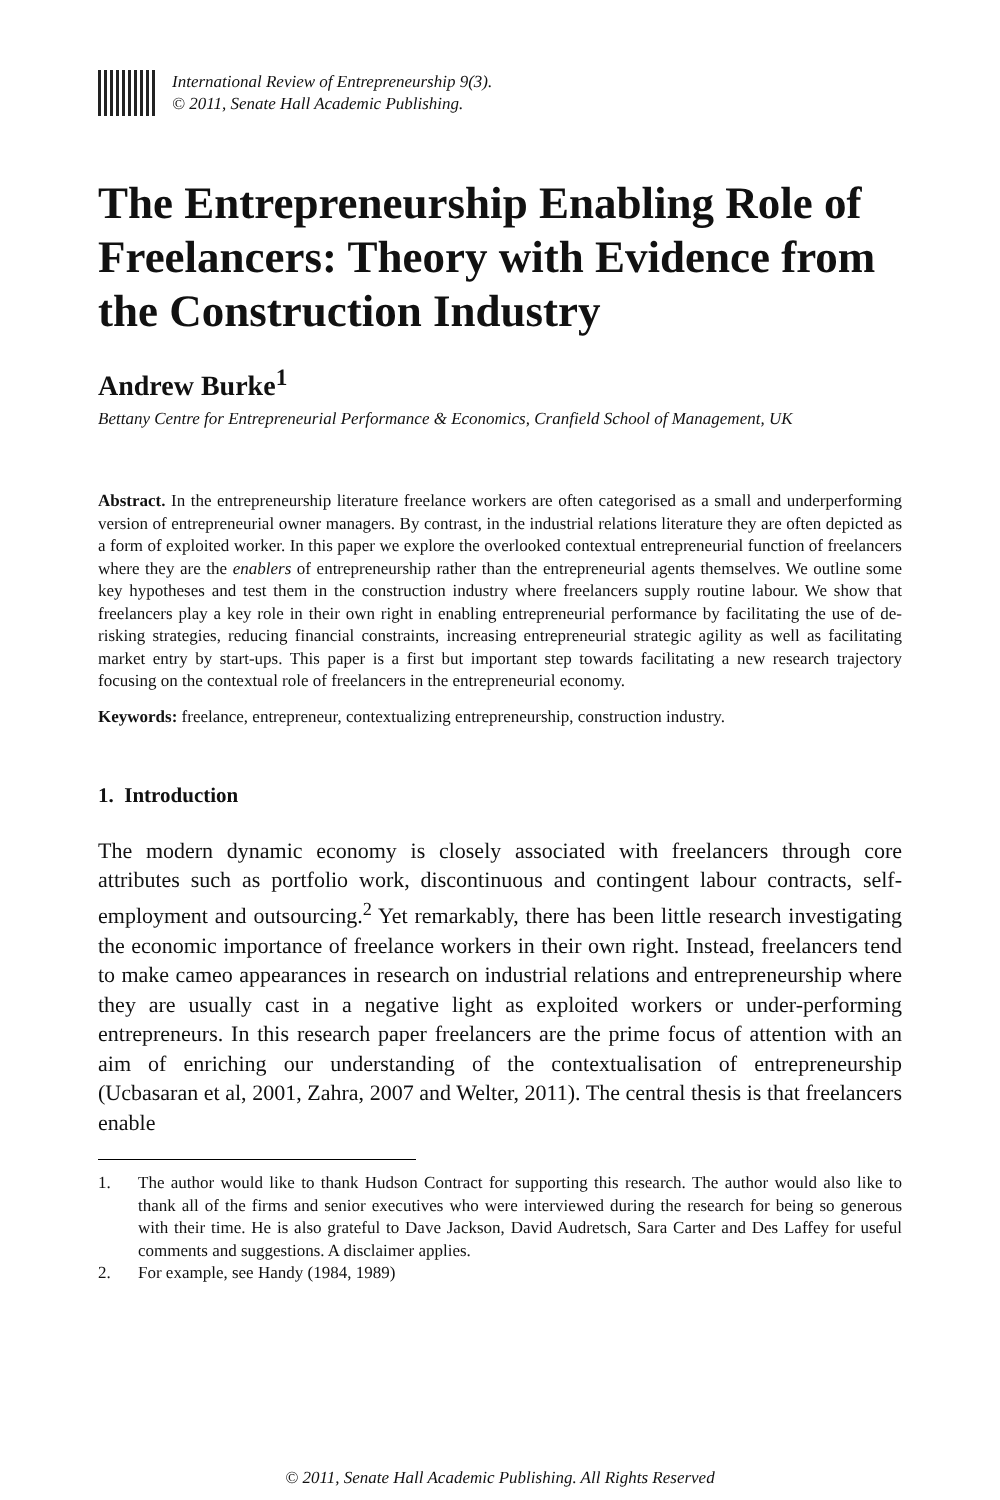International Review of Entrepreneurship 9(3).
© 2011, Senate Hall Academic Publishing.
The Entrepreneurship Enabling Role of Freelancers: Theory with Evidence from the Construction Industry
Andrew Burke<sup>1</sup>
Bettany Centre for Entrepreneurial Performance & Economics, Cranfield School of Management, UK
Abstract. In the entrepreneurship literature freelance workers are often categorised as a small and underperforming version of entrepreneurial owner managers. By contrast, in the industrial relations literature they are often depicted as a form of exploited worker. In this paper we explore the overlooked contextual entrepreneurial function of freelancers where they are the enablers of entrepreneurship rather than the entrepreneurial agents themselves. We outline some key hypotheses and test them in the construction industry where freelancers supply routine labour. We show that freelancers play a key role in their own right in enabling entrepreneurial performance by facilitating the use of de-risking strategies, reducing financial constraints, increasing entrepreneurial strategic agility as well as facilitating market entry by start-ups. This paper is a first but important step towards facilitating a new research trajectory focusing on the contextual role of freelancers in the entrepreneurial economy.
Keywords: freelance, entrepreneur, contextualizing entrepreneurship, construction industry.
1. Introduction
The modern dynamic economy is closely associated with freelancers through core attributes such as portfolio work, discontinuous and contingent labour contracts, self-employment and outsourcing.<sup>2</sup> Yet remarkably, there has been little research investigating the economic importance of freelance workers in their own right. Instead, freelancers tend to make cameo appearances in research on industrial relations and entrepreneurship where they are usually cast in a negative light as exploited workers or under-performing entrepreneurs. In this research paper freelancers are the prime focus of attention with an aim of enriching our understanding of the contextualisation of entrepreneurship (Ucbasaran et al, 2001, Zahra, 2007 and Welter, 2011). The central thesis is that freelancers enable
1. The author would like to thank Hudson Contract for supporting this research. The author would also like to thank all of the firms and senior executives who were interviewed during the research for being so generous with their time. He is also grateful to Dave Jackson, David Audretsch, Sara Carter and Des Laffey for useful comments and suggestions. A disclaimer applies.
2. For example, see Handy (1984, 1989)
© 2011, Senate Hall Academic Publishing. All Rights Reserved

● ● ● ●

## Work task
Above are the records; give them all again exactly, apart from the pictures.

## Result
International Review of Entrepreneurship 9(3).
© 2011, Senate Hall Academic Publishing.
The Entrepreneurship Enabling Role of Freelancers: Theory with Evidence from the Construction Industry
Andrew Burke<sup>1</sup>
Bettany Centre for Entrepreneurial Performance & Economics, Cranfield School of Management, UK
Abstract. In the entrepreneurship literature freelance workers are often categorised as a small and underperforming version of entrepreneurial owner managers. By contrast, in the industrial relations literature they are often depicted as a form of exploited worker. In this paper we explore the overlooked contextual entrepreneurial function of freelancers where they are the enablers of entrepreneurship rather than the entrepreneurial agents themselves. We outline some key hypotheses and test them in the construction industry where freelancers supply routine labour. We show that freelancers play a key role in their own right in enabling entrepreneurial performance by facilitating the use of de-risking strategies, reducing financial constraints, increasing entrepreneurial strategic agility as well as facilitating market entry by start-ups. This paper is a first but important step towards facilitating a new research trajectory focusing on the contextual role of freelancers in the entrepreneurial economy.
Keywords: freelance, entrepreneur, contextualizing entrepreneurship, construction industry.
1. Introduction
The modern dynamic economy is closely associated with freelancers through core attributes such as portfolio work, discontinuous and contingent labour contracts, self-employment and outsourcing.<sup>2</sup> Yet remarkably, there has been little research investigating the economic importance of freelance workers in their own right. Instead, freelancers tend to make cameo appearances in research on industrial relations and entrepreneurship where they are usually cast in a negative light as exploited workers or under-performing entrepreneurs. In this research paper freelancers are the prime focus of attention with an aim of enriching our understanding of the contextualisation of entrepreneurship (Ucbasaran et al, 2001, Zahra, 2007 and Welter, 2011). The central thesis is that freelancers enable
1. The author would like to thank Hudson Contract for supporting this research. The author would also like to thank all of the firms and senior executives who were interviewed during the research for being so generous with their time. He is also grateful to Dave Jackson, David Audretsch, Sara Carter and Des Laffey for useful comments and suggestions. A disclaimer applies.
2. For example, see Handy (1984, 1989)
© 2011, Senate Hall Academic Publishing. All Rights Reserved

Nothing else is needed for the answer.